Des mécaniques de jeu qui exploitent nos addictions

L’univers de BrokenLore: UNFOLLOW fusionne habilement réalité et réseaux sociaux, créant une expérience où chaque action rappelle l’omniprésence du jugement numérique. Le nombre d’abonnés d’Anne fluctue en temps réel selon ses moindres gestes, transformant chaque interaction en source potentielle d’anxiété sociale.

Des mécaniques de jeu qui exploitent nos addictions

Dans les niveaux avancés, le smartphone d’Anne révèle sa véritable nature : un outil de pouvoir ambivalent qui offre la connexion au prix de la vulnérabilité. L’héroïne peut projeter des rayons d’énergie depuis son téléphone pour repousser les créatures qui la menacent, transformant cet objet du quotidien en arme métaphorique. Cette mécanique illustre brillamment la dualité des mots sur les réseaux sociaux : ils peuvent blesser comme guérir, détruire comme protéger.

le smartphone d'Anne, la pièce maîtresse du jeu

Les ennemis du jeu incarnent parfaitement cette critique : des mannequins sans visage représentent les trolls d’Internet, ces individus qui attaquent depuis l’anonymat. Face à eux, le téléphone devient à la fois narratif et symbolique, matérialisant le pouvoir des mots dans l’espace numérique.

Une critique sociale glaçante des réseaux sociaux

Anne se retrouve prisonnière de sa propre demeure, confrontée à des manifestations terrifiantes de ses traumatismes : sa mère transformée en silhouette masquée et tyrannique, accompagnée d’un ver chimérique qui frappe la table en réclamant bruyamment sa pitance. Ces créatures, bien que repoussantes, conservent une humanité troublante qui les rend d’autant plus dérangeantes.

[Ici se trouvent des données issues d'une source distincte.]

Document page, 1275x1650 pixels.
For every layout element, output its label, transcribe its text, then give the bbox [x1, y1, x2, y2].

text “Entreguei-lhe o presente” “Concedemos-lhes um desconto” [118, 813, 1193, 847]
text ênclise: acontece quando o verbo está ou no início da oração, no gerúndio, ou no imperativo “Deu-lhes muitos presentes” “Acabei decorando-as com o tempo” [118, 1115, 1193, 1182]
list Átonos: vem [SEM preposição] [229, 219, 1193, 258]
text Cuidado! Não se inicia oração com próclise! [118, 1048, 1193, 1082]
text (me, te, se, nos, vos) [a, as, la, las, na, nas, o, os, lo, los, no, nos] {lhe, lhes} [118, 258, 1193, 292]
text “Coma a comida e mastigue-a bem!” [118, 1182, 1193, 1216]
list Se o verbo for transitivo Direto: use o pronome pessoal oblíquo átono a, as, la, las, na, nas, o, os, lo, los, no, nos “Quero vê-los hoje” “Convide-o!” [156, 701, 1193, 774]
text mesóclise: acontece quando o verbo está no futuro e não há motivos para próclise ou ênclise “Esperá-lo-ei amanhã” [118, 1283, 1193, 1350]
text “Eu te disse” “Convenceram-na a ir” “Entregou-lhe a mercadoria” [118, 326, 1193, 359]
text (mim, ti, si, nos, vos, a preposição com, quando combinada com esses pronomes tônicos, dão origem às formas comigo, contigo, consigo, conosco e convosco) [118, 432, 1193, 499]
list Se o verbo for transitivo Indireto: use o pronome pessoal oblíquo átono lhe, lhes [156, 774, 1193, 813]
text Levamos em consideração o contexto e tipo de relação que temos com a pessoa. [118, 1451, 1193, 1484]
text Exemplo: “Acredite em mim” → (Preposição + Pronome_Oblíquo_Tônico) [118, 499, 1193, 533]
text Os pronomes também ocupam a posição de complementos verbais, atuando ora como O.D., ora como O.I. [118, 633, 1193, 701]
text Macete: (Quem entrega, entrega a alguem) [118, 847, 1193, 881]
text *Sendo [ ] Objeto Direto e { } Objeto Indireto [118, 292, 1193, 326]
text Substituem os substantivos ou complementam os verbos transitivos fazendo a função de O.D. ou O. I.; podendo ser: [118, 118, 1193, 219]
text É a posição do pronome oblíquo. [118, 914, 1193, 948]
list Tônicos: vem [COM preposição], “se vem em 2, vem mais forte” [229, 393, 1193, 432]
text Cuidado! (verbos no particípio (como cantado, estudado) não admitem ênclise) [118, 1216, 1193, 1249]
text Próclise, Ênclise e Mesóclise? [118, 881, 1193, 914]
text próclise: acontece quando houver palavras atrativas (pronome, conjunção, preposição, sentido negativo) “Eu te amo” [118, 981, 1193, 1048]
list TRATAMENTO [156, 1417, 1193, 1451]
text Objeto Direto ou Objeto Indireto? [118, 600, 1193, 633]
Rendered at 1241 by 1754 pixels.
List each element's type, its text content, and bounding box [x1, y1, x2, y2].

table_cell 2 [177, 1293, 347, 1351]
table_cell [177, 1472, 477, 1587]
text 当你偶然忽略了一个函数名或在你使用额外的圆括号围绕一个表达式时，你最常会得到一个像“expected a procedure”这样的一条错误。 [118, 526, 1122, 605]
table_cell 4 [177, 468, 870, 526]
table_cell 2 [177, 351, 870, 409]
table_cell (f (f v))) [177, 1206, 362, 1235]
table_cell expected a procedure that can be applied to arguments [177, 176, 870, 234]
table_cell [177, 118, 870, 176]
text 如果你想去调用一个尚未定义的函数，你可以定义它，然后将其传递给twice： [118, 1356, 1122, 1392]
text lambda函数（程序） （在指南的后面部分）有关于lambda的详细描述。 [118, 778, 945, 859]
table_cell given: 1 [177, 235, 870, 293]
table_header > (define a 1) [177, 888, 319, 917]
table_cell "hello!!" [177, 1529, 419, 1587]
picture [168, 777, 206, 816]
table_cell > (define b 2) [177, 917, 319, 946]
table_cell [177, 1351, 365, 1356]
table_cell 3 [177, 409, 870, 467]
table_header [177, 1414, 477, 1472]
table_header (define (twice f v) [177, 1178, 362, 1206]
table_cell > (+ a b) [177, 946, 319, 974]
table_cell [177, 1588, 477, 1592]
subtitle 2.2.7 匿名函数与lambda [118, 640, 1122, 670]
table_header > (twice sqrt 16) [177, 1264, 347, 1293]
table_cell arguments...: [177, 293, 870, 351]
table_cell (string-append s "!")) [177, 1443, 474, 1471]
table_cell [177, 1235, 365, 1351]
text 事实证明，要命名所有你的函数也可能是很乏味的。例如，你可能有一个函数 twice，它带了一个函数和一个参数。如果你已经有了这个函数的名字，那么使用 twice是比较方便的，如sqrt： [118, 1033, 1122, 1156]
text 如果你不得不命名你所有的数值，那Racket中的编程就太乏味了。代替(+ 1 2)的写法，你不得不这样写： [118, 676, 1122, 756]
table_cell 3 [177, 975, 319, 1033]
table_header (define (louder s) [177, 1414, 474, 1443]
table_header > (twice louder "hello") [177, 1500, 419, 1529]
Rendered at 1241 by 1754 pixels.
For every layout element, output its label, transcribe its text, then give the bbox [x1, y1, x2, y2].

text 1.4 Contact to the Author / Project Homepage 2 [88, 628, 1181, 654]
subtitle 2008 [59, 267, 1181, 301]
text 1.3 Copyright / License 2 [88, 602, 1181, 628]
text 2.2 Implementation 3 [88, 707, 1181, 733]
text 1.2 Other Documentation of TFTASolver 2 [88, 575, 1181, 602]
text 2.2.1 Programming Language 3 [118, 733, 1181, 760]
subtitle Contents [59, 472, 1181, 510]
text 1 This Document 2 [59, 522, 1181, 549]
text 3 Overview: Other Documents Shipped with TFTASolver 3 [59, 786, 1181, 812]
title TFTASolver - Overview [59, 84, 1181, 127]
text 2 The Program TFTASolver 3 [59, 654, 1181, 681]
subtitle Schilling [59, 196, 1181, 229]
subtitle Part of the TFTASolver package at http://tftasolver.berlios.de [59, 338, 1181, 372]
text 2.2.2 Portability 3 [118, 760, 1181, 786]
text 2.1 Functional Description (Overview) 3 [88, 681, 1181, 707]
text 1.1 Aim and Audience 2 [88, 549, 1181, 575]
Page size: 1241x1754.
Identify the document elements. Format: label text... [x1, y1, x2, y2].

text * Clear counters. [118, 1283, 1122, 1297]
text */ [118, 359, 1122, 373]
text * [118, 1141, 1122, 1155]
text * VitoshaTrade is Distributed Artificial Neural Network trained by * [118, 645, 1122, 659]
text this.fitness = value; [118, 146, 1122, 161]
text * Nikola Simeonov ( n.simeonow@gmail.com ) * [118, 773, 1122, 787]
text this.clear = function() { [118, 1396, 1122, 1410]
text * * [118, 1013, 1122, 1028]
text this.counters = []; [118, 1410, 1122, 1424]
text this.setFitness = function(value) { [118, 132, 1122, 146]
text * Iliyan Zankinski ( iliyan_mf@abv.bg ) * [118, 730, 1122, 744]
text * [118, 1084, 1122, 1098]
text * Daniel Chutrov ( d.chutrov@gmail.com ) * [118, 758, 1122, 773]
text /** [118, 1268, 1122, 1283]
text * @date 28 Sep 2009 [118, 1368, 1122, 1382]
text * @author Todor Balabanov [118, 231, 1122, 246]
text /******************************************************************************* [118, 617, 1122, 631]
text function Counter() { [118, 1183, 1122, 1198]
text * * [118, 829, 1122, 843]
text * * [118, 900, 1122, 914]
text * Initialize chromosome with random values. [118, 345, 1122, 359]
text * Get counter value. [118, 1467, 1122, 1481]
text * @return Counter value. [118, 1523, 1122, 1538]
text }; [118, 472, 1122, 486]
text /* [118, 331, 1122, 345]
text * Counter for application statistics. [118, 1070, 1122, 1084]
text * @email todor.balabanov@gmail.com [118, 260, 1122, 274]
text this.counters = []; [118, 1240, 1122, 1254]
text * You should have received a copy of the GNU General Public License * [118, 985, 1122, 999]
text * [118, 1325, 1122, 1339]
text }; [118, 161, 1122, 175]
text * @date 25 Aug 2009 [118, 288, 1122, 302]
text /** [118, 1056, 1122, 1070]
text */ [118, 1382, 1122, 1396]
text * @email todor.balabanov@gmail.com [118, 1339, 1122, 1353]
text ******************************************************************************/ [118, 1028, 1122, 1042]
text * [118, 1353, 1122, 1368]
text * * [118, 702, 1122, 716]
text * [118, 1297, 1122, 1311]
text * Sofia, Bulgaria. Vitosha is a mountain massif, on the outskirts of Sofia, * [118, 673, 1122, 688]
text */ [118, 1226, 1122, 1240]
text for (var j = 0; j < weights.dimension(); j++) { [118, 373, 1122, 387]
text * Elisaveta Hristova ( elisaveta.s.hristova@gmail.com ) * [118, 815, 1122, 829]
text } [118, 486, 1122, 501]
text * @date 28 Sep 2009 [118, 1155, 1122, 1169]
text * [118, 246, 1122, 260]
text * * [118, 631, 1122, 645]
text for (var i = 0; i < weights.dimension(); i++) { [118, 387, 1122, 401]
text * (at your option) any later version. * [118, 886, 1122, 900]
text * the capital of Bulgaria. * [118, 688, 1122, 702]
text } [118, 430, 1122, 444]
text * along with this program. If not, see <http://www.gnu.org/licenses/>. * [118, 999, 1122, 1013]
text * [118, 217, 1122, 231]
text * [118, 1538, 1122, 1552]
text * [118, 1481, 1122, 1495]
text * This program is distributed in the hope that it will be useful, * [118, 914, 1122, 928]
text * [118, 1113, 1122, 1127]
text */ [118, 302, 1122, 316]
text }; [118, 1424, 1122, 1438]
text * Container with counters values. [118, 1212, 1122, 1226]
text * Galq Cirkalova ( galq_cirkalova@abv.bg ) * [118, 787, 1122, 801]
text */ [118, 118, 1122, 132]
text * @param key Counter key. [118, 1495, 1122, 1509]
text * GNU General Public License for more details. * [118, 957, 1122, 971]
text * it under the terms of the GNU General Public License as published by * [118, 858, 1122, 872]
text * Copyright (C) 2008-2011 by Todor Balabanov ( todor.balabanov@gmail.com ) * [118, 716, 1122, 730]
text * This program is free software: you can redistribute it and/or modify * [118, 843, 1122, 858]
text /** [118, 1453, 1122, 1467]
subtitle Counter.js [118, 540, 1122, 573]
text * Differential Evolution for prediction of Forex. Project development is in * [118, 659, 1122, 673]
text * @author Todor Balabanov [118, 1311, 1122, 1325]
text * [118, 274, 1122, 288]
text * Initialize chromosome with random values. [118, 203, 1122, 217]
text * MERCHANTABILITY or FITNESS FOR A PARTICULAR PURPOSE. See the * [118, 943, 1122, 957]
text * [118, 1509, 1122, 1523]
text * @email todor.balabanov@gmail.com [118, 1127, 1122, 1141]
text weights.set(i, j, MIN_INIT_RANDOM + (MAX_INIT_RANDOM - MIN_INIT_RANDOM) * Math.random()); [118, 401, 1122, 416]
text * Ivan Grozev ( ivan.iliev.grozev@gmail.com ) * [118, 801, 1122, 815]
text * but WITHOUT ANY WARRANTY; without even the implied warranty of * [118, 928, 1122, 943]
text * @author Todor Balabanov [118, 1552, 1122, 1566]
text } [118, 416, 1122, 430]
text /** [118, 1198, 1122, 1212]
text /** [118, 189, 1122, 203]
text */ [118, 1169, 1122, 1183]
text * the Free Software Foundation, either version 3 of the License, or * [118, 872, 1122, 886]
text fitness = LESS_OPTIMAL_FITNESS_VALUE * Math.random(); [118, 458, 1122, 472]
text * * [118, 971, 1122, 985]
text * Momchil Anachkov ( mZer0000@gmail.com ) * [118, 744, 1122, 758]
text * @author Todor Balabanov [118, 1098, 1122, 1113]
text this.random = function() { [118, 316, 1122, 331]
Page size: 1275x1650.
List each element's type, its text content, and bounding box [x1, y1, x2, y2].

Les créatures conservent une humanité troublante

L’équipe de développement a puisé dans des témoignages authentiques pour construire cette critique sociale. Des créateurs de contenu comme Akidearest et Suzi Hunter ont partagé leurs expériences personnelles, tandis que l’expertise de la Dre Emanuela Papa a apporté une dimension psychologique rigoureuse à cette exploration sensible.

Cette approche documentée permet au jeu de s’inscrire dans une lignée d’œuvres comme Silent Hill, qui utilisent l’horreur pour analyser les maux sociétaux. Sebastiano Serafini, en tant qu’Italien vivant à Tokyo, considère d’ailleurs Silent Hill comme un frère spirituel, explorant l’horreur à travers différentes cultures – une vision que BrokenLore compte décliner au Japon, en Europe et aux États-Unis.

L’expérience de jeu et son impact psychologique

L’ambition de Serafini Productions dépasse le simple divertissement horrifique. Contrairement aux jeux d’horreur traditionnels qui misent sur l’isolement du joueur, BrokenLore: UNFOLLOW vise l’effet inverse : créer un sentiment de communion et d’allègement du fardeau psychologique.

BrokenLore : UNFOLLOW  dépasse le simple divertissement horrifique

Comme l’explique Sebastiano Serafini, les problèmes sociaux génèrent déjà suffisamment de peur et d’anxiété. L’horreur permet d’extérioriser ces sentiments en leur donnant une forme tangible que les joueurs peuvent affronter et surmonter. Cette catharsis interactive transforme l’expérience de jeu en thérapie déguisée.

L’objectif ultime ? Que BrokenLore: UNFOLLOW devienne une forme de soutien silencieux pour ceux qui traversent des épreuves similaires. Le jeu encourage la réflexion introspective tout en rappelant l’importance de parler ouvertement de ces sujets et de chercher une aide professionnelle quand nécessaire. Car comme le souligne le créateur : affronter nos démons n’est jamais facile, mais nous ne devons pas le faire seuls.